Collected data
---*---
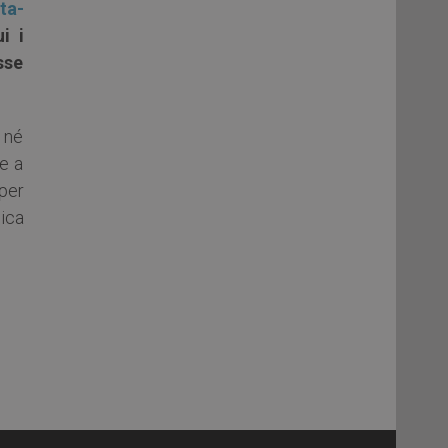
rta-
i i
sse
 né
te a
 per
ica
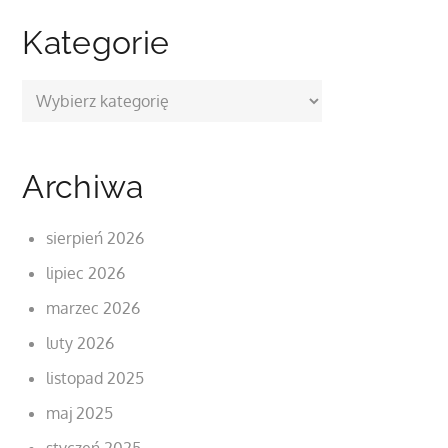
Kategorie
Kategorie
Archiwa
sierpień 2026
lipiec 2026
marzec 2026
luty 2026
listopad 2025
maj 2025
styczeń 2025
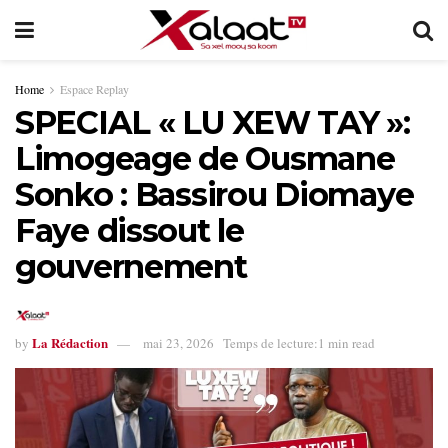
Home
Espace Replay
SPECIAL « LU XEW TAY »:
Limogeage de Ousmane
Sonko : Bassirou Diomaye
Faye dissout le
gouvernement
La Rédaction
by
mai 23, 2026
Temps de lecture:1 min read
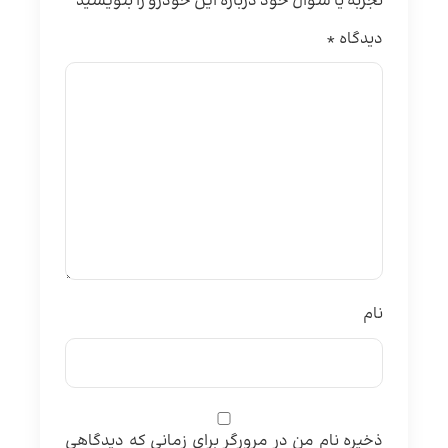
تجربه یا سؤال خود درباره این خودرو را بنویسید
دیدگاه
*
نام
ذخیره نام من در مرورگر برای زمانی که دیدگاهی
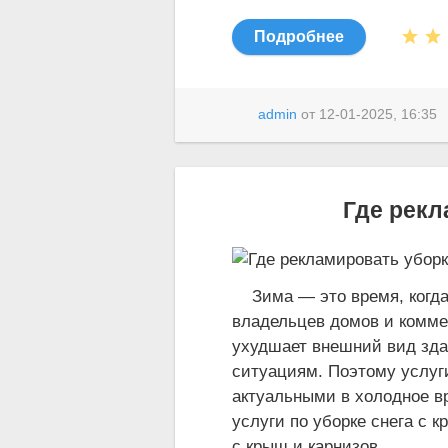
Подробнее
admin
от
12-01-2025, 16:35
Где рекл
Зима — это время, когда 
владельцев домов и коммер
ухудшает внешний вид зда
ситуациям. Поэтому услуги
актуальными в холодное вр
услуги по уборке снега с к
с крыш и карнизов.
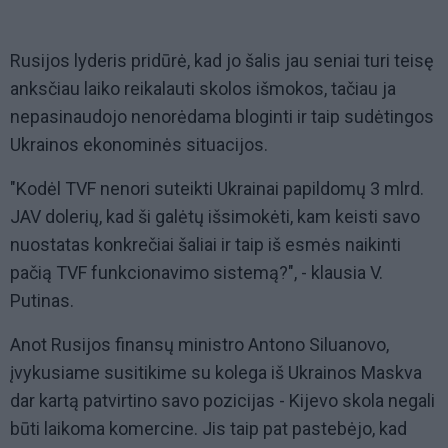
Rusijos lyderis pridūrė, kad jo šalis jau seniai turi teisę
anksčiau laiko reikalauti skolos išmokos, tačiau ja
nepasinaudojo nenorėdama bloginti ir taip sudėtingos
Ukrainos ekonominės situacijos.
"Kodėl TVF nenori suteikti Ukrainai papildomų 3 mlrd.
JAV dolerių, kad ši galėtų išsimokėti, kam keisti savo
nuostatas konkrečiai šaliai ir taip iš esmės naikinti
pačią TVF funkcionavimo sistemą?", - klausia V.
Putinas.
Anot Rusijos finansų ministro Antono Siluanovo,
įvykusiame susitikime su kolega iš Ukrainos Maskva
dar kartą patvirtino savo pozicijas - Kijevo skola negali
būti laikoma komercine. Jis taip pat pastebėjo, kad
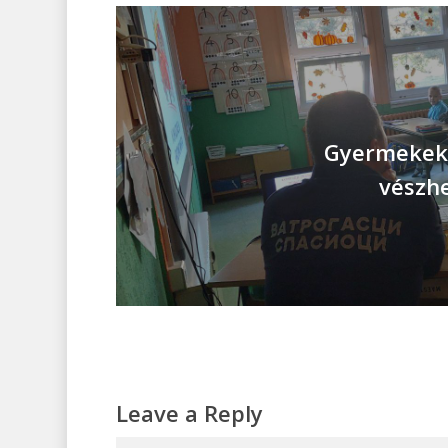
Gyermekek 
vészh
Leave a Reply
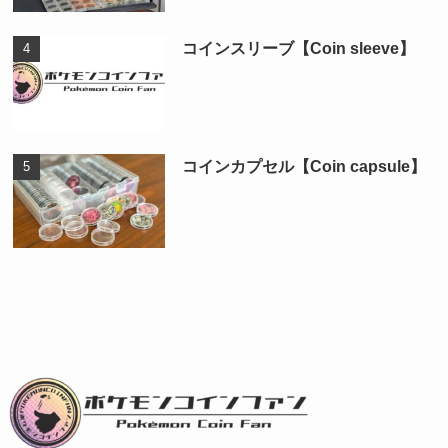
コインスリーブ【Coin sleeve】
コインカプセル【Coin capsule】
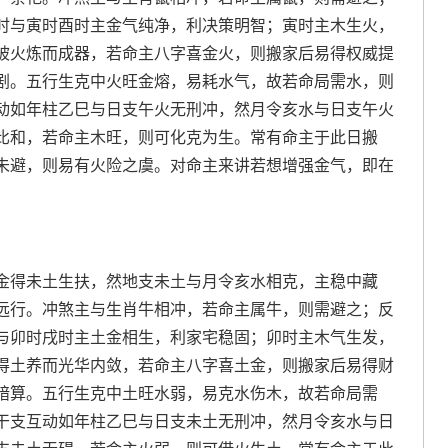
时与寅时酉时主金气纯净，利决策明智；寅时主木生火，
被火炼而成器，若命主八字喜金火，则搬家后易得权威提
剧。五行生克中火旺金熔，易耗水气，故若命局需水，则
动如年柱乙巳与日支午火无刑冲，然月令亥水与日支午火
比和，若命主木旺，则可化克为生。常有命主于此日搬
未避，则易有火险之虞。对命主来讲若想增强金气，即在
金得未土生扶，然地支未土与月令亥水相克，主稳中藏
远行。冲煞主与生肖牛相冲，若命主属牛，则需避之；反
与卯时戌时主土金相生，利家宅稳固；卯时主木气生发，
得土养而光华内敛，若命主八字喜土金，则搬家后易得财
暗算。五行生克中土旺水弱，易克水伤木，故若命局需
干支互动如年柱乙巳与日支未土无刑冲，然月令亥水与日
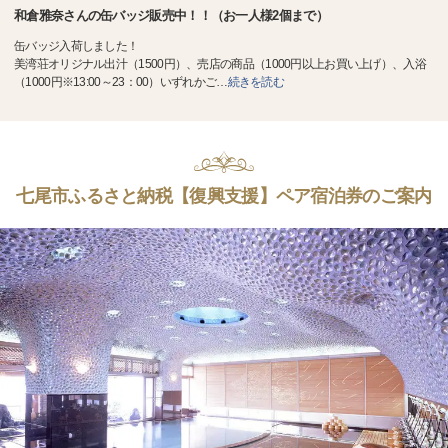
和倉雅奈さんの缶バッジ販売中！！（お一人様2個まで）
缶バッジ入荷しました！
美湾荘オリジナル出汁（1500円）、売店の商品（1000円以上お買い上げ）、入浴
（1000円※13:00～23：00）いずれかご
…
続きを読む
七尾市ふるさと納税【復興支援】ペア宿泊券のご案内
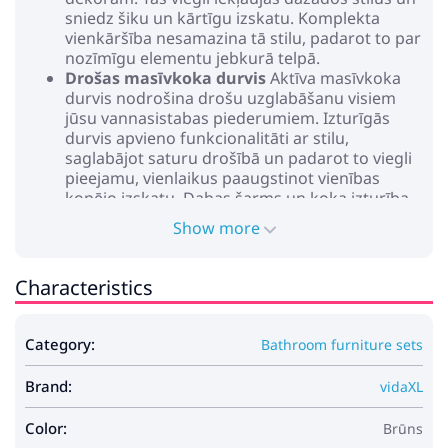
sniedz šiku un kārtīgu izskatu. Komplekta
vienkāršība nesamazina tā stilu, padarot to par
nozīmīgu elementu jebkurā telpā.
Drošas masīvkoka durvis
Aktīva masīvkoka
durvis nodrošina drošu uzglabāšanu visiem
jūsu vannasistabas piederumiem. Izturīgās
durvis apvieno funkcionalitāti ar stilu,
saglabājot saturu drošībā un padarot to viegli
pieejamu, vienlaikus paaugstinot vienības
kopējo izskatu. Dabas šarms un koka izturība
piešķir dizainam izsmalcinātību.
Show more
Praktiska izmantošana
Izstrādāts iekštelpu
vannasistabām, šis mēbeļu komplekts piedāvā
plašu uzglabāšanu, kas ļauj efektīvi organizēt
Characteristics
tualetes piederumus un gultas veļu. Tās
praktiskā struktūra atbalsta organisētību,
padarot to ideālu, lai saglabātu sakārtotu un
Category:
Bathroom furniture sets
pieejamu telpu.
Viegla uzturēšana
Šī komplekta kopšana
Brand:
vidaXL
sastāv no vieglām tīrīšanas metodēm; ātra
noslaucīšana ar sausu drānu saglabā tā
Color:
Brūns
nevainojamo izskatu. Šī zemas apkopes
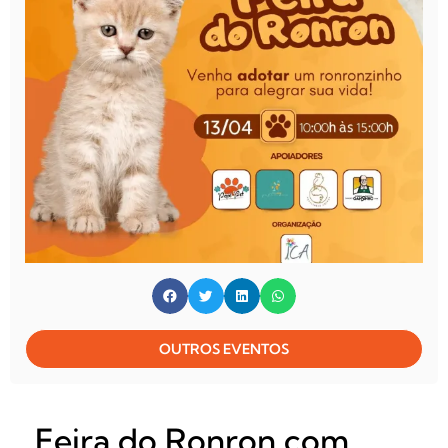
OUTROS EVENTOS
Feira do Ronron com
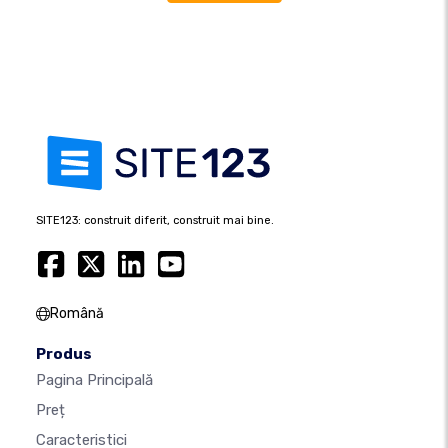
SITE123: construit diferit, construit mai bine.
Română
Produs
Pagina Principală
Preț
Caracteristici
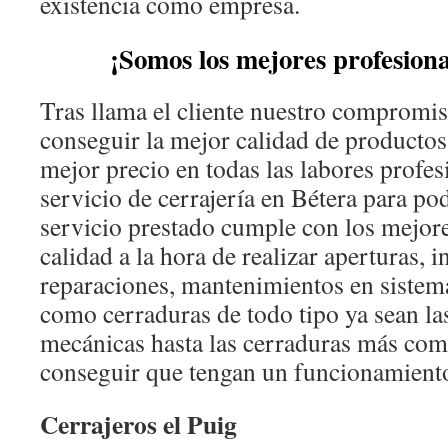
existencia como empresa.
¡Somos los mejores profesiona
Tras llama el cliente nuestro compromi
conseguir la mejor calidad de productos
mejor precio en todas las labores profes
servicio de cerrajería en Bétera para po
servicio prestado cumple con los mejore
calidad a la hora de realizar aperturas, i
reparaciones, mantenimientos en sistem
como cerraduras de todo tipo ya sean l
mecánicas hasta las cerraduras más comp
conseguir que tengan un funcionamient
Cerrajeros el Puig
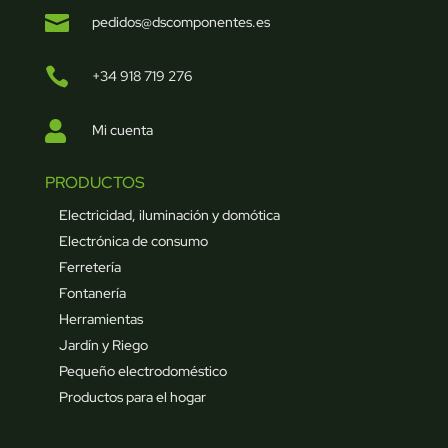

pedidos@dscomponentes.es

+34 918 719 276

Mi cuenta
PRODUCTOS
Electricidad, iluminación y domótica
Electrónica de consumo
Ferretería
Fontanería
Herramientas
Jardín y Riego
Pequeño electrodoméstico
Productos para el hogar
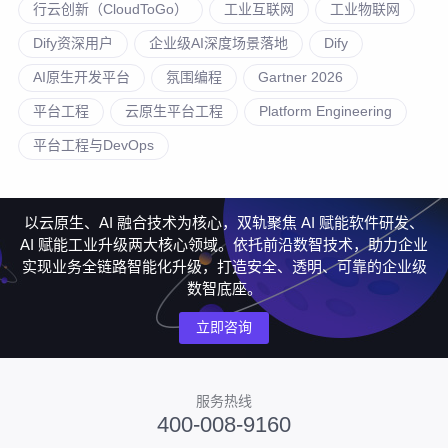
行云创新（CloudToGo）
工业互联网
工业物联网
Dify资深用户
企业级AI深度场景落地
Dify
AI原生开发平台
氛围编程
Gartner 2026
平台工程
云原生平台工程
Platform Engineering
平台工程与DevOps
以云原生、AI 融合技术为核心，双轨聚焦 AI 赋能软件研发、
AI 赋能工业升级两大核心领域。依托前沿数智技术，助力企业
实现业务全链路智能化升级，打造安全、透明、可靠的企业级
数智底座。
立即咨询
服务热线
400-008-9160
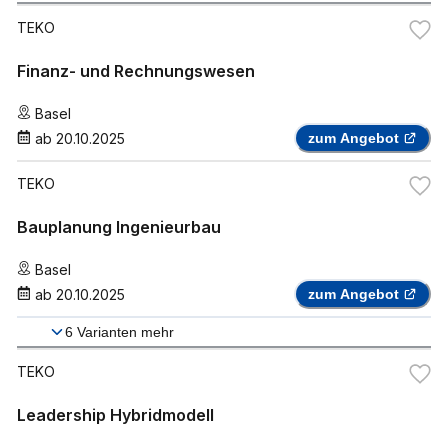
TEKO
Finanz- und Rechnungswesen
Basel
ab
20.10.2025
zum Angebot
TEKO
Bauplanung Ingenieurbau
Basel
ab
20.10.2025
zum Angebot
6
Varianten mehr
TEKO
Leadership Hybridmodell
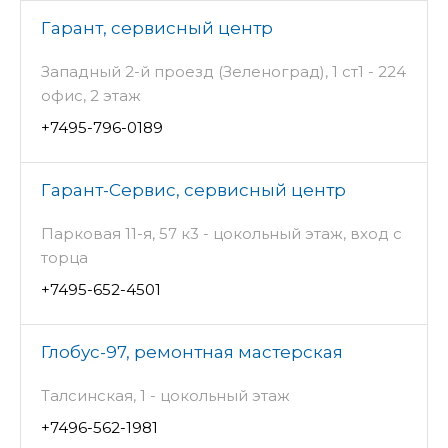
Гарант, сервисный центр
Западный 2-й проезд (Зеленоград), 1 ст1 - 224
офис, 2 этаж
+7495-796-0189
Гарант-Сервис, сервисный центр
Парковая 11-я, 57 к3 - цокольный этаж, вход с
торца
+7495-652-4501
Глобус-97, ремонтная мастерская
Талсинская, 1 - цокольный этаж
+7496-562-1981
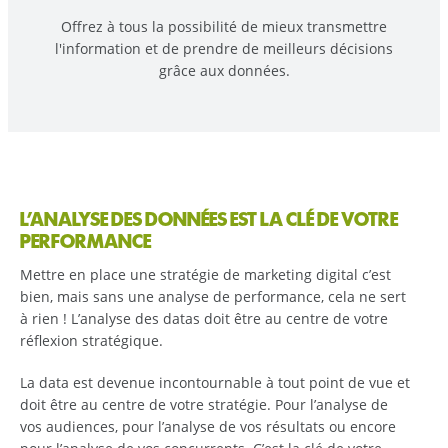
Offrez à tous la possibilité de mieux transmettre
l'information et de prendre de meilleurs décisions
grâce aux données.
L’ANALYSE DES DONNÉES EST LA CLÉ DE VOTRE
PERFORMANCE
Mettre en place une stratégie de marketing digital c’est
bien, mais sans une analyse de performance, cela ne sert
à rien ! L’analyse des datas doit être au centre de votre
réflexion stratégique.
La data est devenue incontournable à tout point de vue et
doit être au centre de votre stratégie. Pour l’analyse de
vos audiences, pour l’analyse de vos résultats ou encore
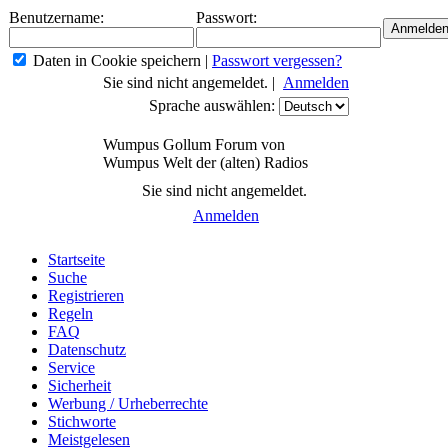
Benutzername:
Passwort:
Daten in Cookie speichern
|
Passwort vergessen?
Sie sind nicht angemeldet. |
Anmelden
Sprache auswählen:
Wumpus Gollum Forum von
Wumpus Welt der (alten) Radios
Sie sind nicht angemeldet.
Anmelden
Startseite
Suche
Registrieren
Regeln
FAQ
Datenschutz
Service
Sicherheit
Werbung / Urheberrechte
Stichworte
Meistgelesen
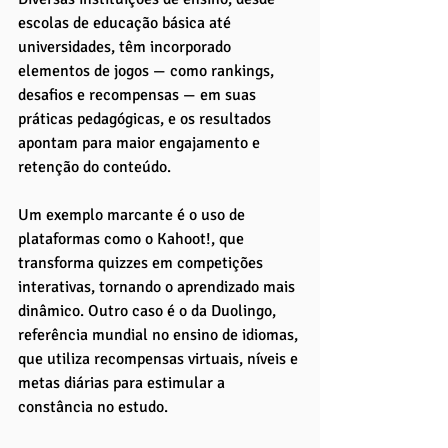
escolas de educação básica até 
universidades, têm incorporado 
elementos de jogos — como rankings, 
desafios e recompensas — em suas 
práticas pedagógicas, e os resultados 
apontam para maior engajamento e 
retenção do conteúdo. 
Um exemplo marcante é o uso de 
plataformas como o Kahoot!, que 
transforma quizzes em competições 
interativas, tornando o aprendizado mais 
dinâmico. Outro caso é o da Duolingo, 
referência mundial no ensino de idiomas, 
que utiliza recompensas virtuais, níveis e 
metas diárias para estimular a 
constância no estudo.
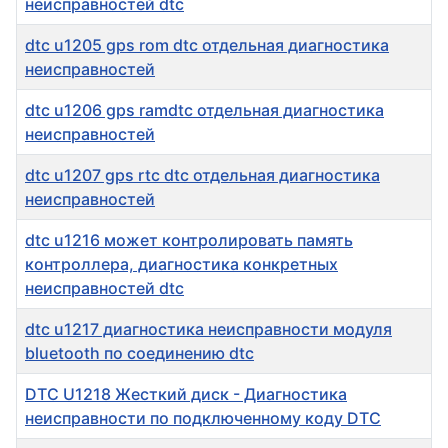
неисправностей dtc
dtc u1205 gps rom dtc отдельная диагностика
неисправностей
dtc u1206 gps ramdtc отдельная диагностика
неисправностей
dtc u1207 gps rtc dtc отдельная диагностика
неисправностей
dtc u1216 может контролировать память
контроллера, диагностика конкретных
неисправностей dtc
dtc u1217 диагностика неисправности модуля
bluetooth по соединению dtc
DTC U1218 Жесткий диск - Диагностика
неисправности по подключенному коду DTC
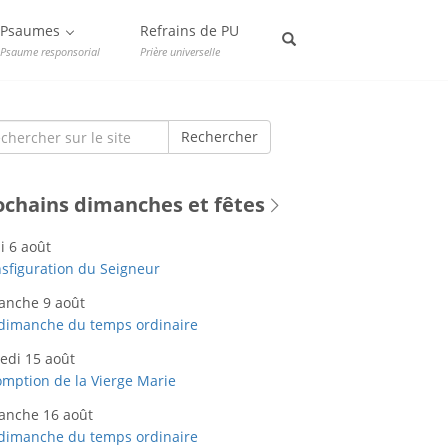
Psaumes
Refrains de PU
Psaume responsorial
Prière universelle
rch
Rechercher
ochains dimanches et fêtes
i 6 août
sfiguration du Seigneur
anche 9 août
dimanche du temps ordinaire
edi 15 août
mption de la Vierge Marie
anche 16 août
dimanche du temps ordinaire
---*---
#### [Exercise brief]
Turn the lines of the entries above, from the one containing "Rusijos lyderis pridūrė, kad" through the one containing "七尾市ふるさと納税【復興支援】ペア宿泊券のご案内", into a numbered list. Skip blank lines and leave the pictures out.

#### [Result for this exercise]
1. Rusijos lyderis pridūrė, kad jo šalis jau seniai turi teisę
2. anksčiau laiko reikalauti skolos išmokos, tačiau ja
3. nepasinaudojo nenorėdama bloginti ir taip sudėtingos
4. Ukrainos ekonominės situacijos.
5. "Kodėl TVF nenori suteikti Ukrainai papildomų 3 mlrd.
6. JAV dolerių, kad ši galėtų išsimokėti, kam keisti savo
7. nuostatas konkrečiai šaliai ir taip iš esmės naikinti
8. pačią TVF funkcionavimo sistemą?", - klausia V.
9. Putinas.
10. Anot Rusijos finansų ministro Antono Siluanovo,
11. įvykusiame susitikime su kolega iš Ukrainos Maskva
12. dar kartą patvirtino savo pozicijas - Kijevo skola negali
13. būti laikoma komercine. Jis taip pat pastebėjo, kad
14. Gyermekek 
15. vészh
16. Leave a Reply
17. コインスリーブ【Coin sleeve】
18. コインカプセル【Coin capsule】
19. 时与寅时酉时主金气纯净，利决策明智；寅时主木生火，
20. 被火炼而成器，若命主八字喜金火，则搬家后易得权威提
21. 剧。五行生克中火旺金熔，易耗水气，故若命局需水，则
22. 动如年柱乙巳与日支午火无刑冲，然月令亥水与日支午火
23. 比和，若命主木旺，则可化克为生。常有命主于此日搬
24. 未避，则易有火险之虞。对命主来讲若想增强金气，即在
25. 金得未土生扶，然地支未土与月令亥水相克，主稳中藏
26. 远行。冲煞主与生肖牛相冲，若命主属牛，则需避之；反
27. 与卯时戌时主土金相生，利家宅稳固；卯时主木气生发，
28. 得土养而光华内敛，若命主八字喜土金，则搬家后易得财
29. 暗算。五行生克中土旺水弱，易克水伤木，故若命局需
30. 干支互动如年柱乙巳与日支未土无刑冲，然月令亥水与日
31. 和倉雅奈さんの缶バッジ販売中！！（お一人様2個まで）
32. 缶バッジ入荷しました！
33. 美湾荘オリジナル出汁（1500円）、売店の商品（1000円以上お買い上げ）、入浴
34. （1000円※13:00～23：00）いずれかご
35. …
36. 続きを読む
37. 七尾市ふるさと納税【復興支援】ペア宿泊券のご案内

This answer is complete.